Dans ce contexte délétère, les responsables politiques français, à l’échelle nationale et locale, doivent s’abstenir de tenir des propos qui stigmatisent les personnes musulmanes. Bien au contraire, leur devoir est de garantir la protection des personnes contre toutes formes de discrimination dans tous les domaines, y compris celles liées à la religion ou aux convictions.
Nous appelons les autorités françaises à prendre leurs responsabilités et à mettre en place de véritables politiques ciblées de lutte contre les discriminations et contre les propos d’incitation à la discrimination, l’hostilité ou la violence envers les personnes musulmanes.
Nous dénonçons régulièrement les discriminations et les restrictions de droits auxquelles se trouve exposée une partie de la population en raison de ses pratiques religieuses réelles ou supposées.
Ainsi, notamment depuis l’état d’urgence puis l’introduction de la loi du 30 octobre 2017 « renforçant la sécurité intérieure et la lutte contre le terrorisme », les mesures anti-terroristes, souvent prises à partir de ces mêmes « signaux faibles de radicalisation », ont eu un impact discriminatoire à l’encontre de personnes musulmanes.
Nous avons également manifesté notre opposition aux lois discriminatoires interdisant le port de symboles et de vêtements religieux. Ces lois sont en effet une violation de la liberté de religion et d’expression et contreviennent au droit international.

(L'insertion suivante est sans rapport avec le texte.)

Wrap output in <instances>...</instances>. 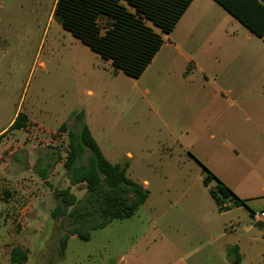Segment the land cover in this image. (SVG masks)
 <instances>
[{
  "label": "rangeland",
  "instance_id": "rangeland-1",
  "mask_svg": "<svg viewBox=\"0 0 264 264\" xmlns=\"http://www.w3.org/2000/svg\"><path fill=\"white\" fill-rule=\"evenodd\" d=\"M56 1L0 0V264H14V248L27 252L26 264H264V221L251 218L264 209L261 191L251 194V211L220 210L209 192L214 184H203L205 164L170 134L162 109L158 115L148 104L150 71L139 79L116 71L53 19ZM263 69L251 96L258 111ZM243 75L238 95L249 83ZM18 111L34 121L9 131ZM64 123L86 125L108 161L127 163L137 184L148 181L141 186L149 199L89 242L71 237L62 254L69 223L53 217L60 205L53 190L70 186ZM42 168H49L46 180ZM71 191L85 200L83 186Z\"/></svg>",
  "mask_w": 264,
  "mask_h": 264
},
{
  "label": "crops",
  "instance_id": "crops-1",
  "mask_svg": "<svg viewBox=\"0 0 264 264\" xmlns=\"http://www.w3.org/2000/svg\"><path fill=\"white\" fill-rule=\"evenodd\" d=\"M162 37L163 45L139 77L150 71L153 96L148 104L158 115L162 109L165 126L184 150L245 201L239 209L250 210L257 188L264 206V111L251 104L264 65V39L215 0H192L173 31ZM243 72L249 83L238 95L237 89H244ZM161 93L162 99L157 97Z\"/></svg>",
  "mask_w": 264,
  "mask_h": 264
},
{
  "label": "trees",
  "instance_id": "trees-1",
  "mask_svg": "<svg viewBox=\"0 0 264 264\" xmlns=\"http://www.w3.org/2000/svg\"><path fill=\"white\" fill-rule=\"evenodd\" d=\"M253 34L264 39V2L261 0H215ZM192 0H57L53 19L66 31L110 62L116 71L139 78L150 65L164 43L162 34L173 31ZM159 30V32L156 31ZM31 121L19 113L9 131L29 128ZM68 134V151L64 162L70 186L54 189L60 205L53 217L67 221L68 228L61 237L64 254L72 236L89 242L92 232L104 229L117 220L132 218L147 201L148 191L127 176L129 165L112 164L103 155L90 129L83 123L71 129L68 123L60 126ZM2 136H0V143ZM87 162L85 163V155ZM52 167V166H51ZM49 168L40 169L44 180ZM203 180L205 187L216 181L209 190L220 210L245 206L240 199L208 168ZM84 187L86 197L79 203L72 187ZM229 202V203H227ZM224 204L231 206L224 208ZM239 257L238 248L233 249ZM14 264H26L27 252L14 248Z\"/></svg>",
  "mask_w": 264,
  "mask_h": 264
},
{
  "label": "built area",
  "instance_id": "built-area-1",
  "mask_svg": "<svg viewBox=\"0 0 264 264\" xmlns=\"http://www.w3.org/2000/svg\"><path fill=\"white\" fill-rule=\"evenodd\" d=\"M229 206H230L229 204L223 205L224 208H227ZM251 218L253 219L254 222H263L264 221V211H260V212L251 211Z\"/></svg>",
  "mask_w": 264,
  "mask_h": 264
}]
</instances>
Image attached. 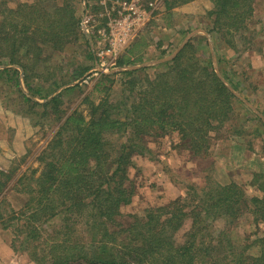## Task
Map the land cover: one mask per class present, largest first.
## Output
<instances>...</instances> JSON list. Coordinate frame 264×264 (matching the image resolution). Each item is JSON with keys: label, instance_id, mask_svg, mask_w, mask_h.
I'll return each instance as SVG.
<instances>
[{"label": "trees", "instance_id": "trees-1", "mask_svg": "<svg viewBox=\"0 0 264 264\" xmlns=\"http://www.w3.org/2000/svg\"><path fill=\"white\" fill-rule=\"evenodd\" d=\"M189 1L165 0V7L170 15ZM212 2L206 12L210 31L229 38L226 42L235 47V34L250 29L253 0ZM86 8L90 11L89 2ZM77 11L76 0H0V65L21 67L28 91L45 101H33L23 92L19 68L4 67L0 78L24 102L42 108L41 116L59 124L37 156L40 170H26L12 185L24 200L2 221L3 227H15L21 249L35 264H264V234L249 247L239 246L226 228L215 233L207 221L222 218L227 227L247 212L264 223V177L258 181L261 196H249L234 181L220 184L208 178L189 185L186 196L146 209L143 216L122 211L135 195L129 176L133 158L145 155L149 141L177 133L182 147L203 155L211 133L234 114L236 95L215 71L207 37L189 40L153 78L143 74L145 68L101 73L82 99L84 109L69 112L64 97L81 92L80 84L57 91L93 64L71 63L67 69L54 54L83 44L94 59ZM140 45L128 49L117 66L142 62L143 57L133 56ZM118 73L126 79L118 80ZM116 80L120 93L114 90ZM95 93L102 94L98 101ZM16 171L0 169V193ZM186 221L189 228L178 242L176 234ZM253 246L257 252L248 253Z\"/></svg>", "mask_w": 264, "mask_h": 264}, {"label": "rangeland", "instance_id": "rangeland-1", "mask_svg": "<svg viewBox=\"0 0 264 264\" xmlns=\"http://www.w3.org/2000/svg\"><path fill=\"white\" fill-rule=\"evenodd\" d=\"M123 1L129 3L132 0ZM88 2L91 5L89 13L94 18L86 25L85 6ZM151 2L152 6H149ZM76 3L82 29L88 30L90 38L85 35L94 59H89L83 44L70 46L64 52L54 54L57 63L67 69L71 63L93 64L82 76L62 87V90L78 84L81 87V92H69L64 97L63 107L69 112L84 109L83 97L91 93L103 73L98 70L103 69L101 60L112 59L108 56L102 59L99 55L101 49L108 50L110 46L98 45L101 38L98 30L106 28V13L112 12V4L105 6L100 0H76ZM139 4L146 9L149 16L119 58L137 42L140 43V52L133 56H141L144 60L135 65L146 64L141 67L145 68L143 74L153 78L188 37L191 40L203 35L209 41L215 71L237 93V99L234 101L235 111L230 120L220 130L211 133V145L206 154L196 156L182 147L177 133L149 141V150L145 155H135L133 158L129 176L135 195L130 204L122 207L123 213L143 216L146 209L166 204L178 196H186L189 185L206 183L208 178L220 184L234 181L242 185L249 196H261L263 192L258 181L264 177V0H253V15L247 21L250 29L235 34V47L226 42L229 38L210 31L212 24L206 12L214 6L212 0H190L174 7L170 15L166 10L165 0H139ZM120 8L119 6L118 9ZM218 56L222 58L220 63L217 61ZM119 58L116 59L117 62ZM4 67L21 68L7 64L0 65V70ZM118 67L120 66H116ZM116 78L126 79L120 73ZM23 79L24 77L20 85L23 92L33 101L44 102V98L34 96L28 91ZM119 82L116 80L114 83L117 86L114 88L116 93L121 90ZM101 95L95 93L94 100L98 101ZM41 112L42 108L24 102L15 87L0 78V169L17 170L13 180L0 193V213L3 215L0 218V264H35L21 249L23 247L15 236V227L4 228L2 221L8 219L11 210H18L24 200L23 194L13 190L12 185L26 170H40L37 156L58 129L59 124L50 116H41ZM256 173L262 175L258 176ZM207 221L215 233L226 228L231 239L239 246H246L259 234H264V223L255 222L253 215L247 212L234 225H228L229 228L222 218L208 217ZM189 223L186 221L185 226L176 234L178 242L183 241ZM12 243L18 246V251L13 250ZM249 246L250 244L247 247ZM256 252L257 247L248 249V253Z\"/></svg>", "mask_w": 264, "mask_h": 264}, {"label": "built area", "instance_id": "built-area-1", "mask_svg": "<svg viewBox=\"0 0 264 264\" xmlns=\"http://www.w3.org/2000/svg\"><path fill=\"white\" fill-rule=\"evenodd\" d=\"M100 2L105 6L108 3L112 4V12L108 11L106 13L108 20L106 28L98 30V34L101 37L98 40L99 47L106 44L110 46L108 50L101 49V52H99L102 59L105 56L112 57L110 61L101 60L100 62L101 67L107 71L116 68V59L119 58L140 28L145 24L149 13L145 8L140 6L139 0H132L129 3H125L123 0H100ZM119 6L121 7L120 9H118ZM149 6H152V2ZM147 8L149 7L147 6ZM93 18V14L90 15L89 10L86 9L84 23L87 25Z\"/></svg>", "mask_w": 264, "mask_h": 264}, {"label": "water", "instance_id": "water-1", "mask_svg": "<svg viewBox=\"0 0 264 264\" xmlns=\"http://www.w3.org/2000/svg\"><path fill=\"white\" fill-rule=\"evenodd\" d=\"M86 7V6H85ZM84 32H85V34L88 36V38H90L89 37V35H88V30H84ZM189 41V37H188V39H186L181 45H180V47L178 48V50L175 52V53H173L171 56H170V59H173L176 55H177V53L183 48V46L187 43ZM214 61H215V59H214ZM146 64H144V63H142V64H139V65H129V66H123V67H118V68H116V69H112V70H103V69H99L98 67V70H100V71H102L103 73H107V74H110V73H115V72H121V71H125V70H132V69H138V68H141V67H143V66H145ZM216 67V66H215ZM94 69H96V67L94 68ZM219 75V74H218ZM220 76V75H219ZM22 77H23V71H22V69L20 68V79H21V82H22ZM221 77V76H220ZM222 78V77H221ZM222 80L225 82V84L229 87V89L236 95L237 93L233 90V88L228 84V82H226L223 78H222ZM70 85V84H69ZM63 87V86H62ZM62 87H60L59 89H58V91H57V93L58 92H60L61 90H62ZM53 96V95H52Z\"/></svg>", "mask_w": 264, "mask_h": 264}]
</instances>
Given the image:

https://www.amnesty.fr/discriminations/ ... lmans-stop
Remettons les choses à leur juste place. D'abord oublions l'octogénaire dérangé qui a tiré à la mosquée de Bayonne. Ancien du FN, il n'avait manifestement pas toutes ses neurones en place.
le problème, c'est qu'il n'est pas le seul.
heureusement que ce pays n'est pas armé.

Re: Aggravation du racisme anti-musulman en France pour l'année 2019.

Posté : 11 novembre 2020 18:58
par Fonck1
stirnersept9 a écrit : 11 novembre 2020 18:55
Victor a écrit : 10 novembre 2020 18:21
L'islamisme n'a rien à voir avec le nazisme.
Le nazisme était basé sur des considérations raciales. Les races supérieures et les races inférieures. Avec la race arienne comme la race la plus supérieure.

Rien de tel dans l'islamisme. L'islamisme cherche à imposer un islam radical (avec la charia appliquée à la lettre) à l'ensemble de la planète. Sans distinction de races.
Coran, sourate 3, verset 139 : « Ne perdez pas courage, ne vous affligez pas alors que vous êtes les supérieurs, si vous êtes de vrais croyants. »

Coran, sourate 3, verset 110 : « Vous êtes la meilleure communauté suscitée chez les hommes ;

L'islamonazisme procède selon les mêmes lois.
Non pas en fonction des races, mais en fonction des croyances.

Quand je lis QUE les musulmans se pensent supérieurs
et bien je me méfie.

D'ailleurs Hitler les appréciait beaucoup et détestait les cathos.
arrêtez de citer le coran, de phrases sorties de leur contexte historique, extraites du sens concret d'un paragraphe.
c'est extrêmement malhonnête comme méthode.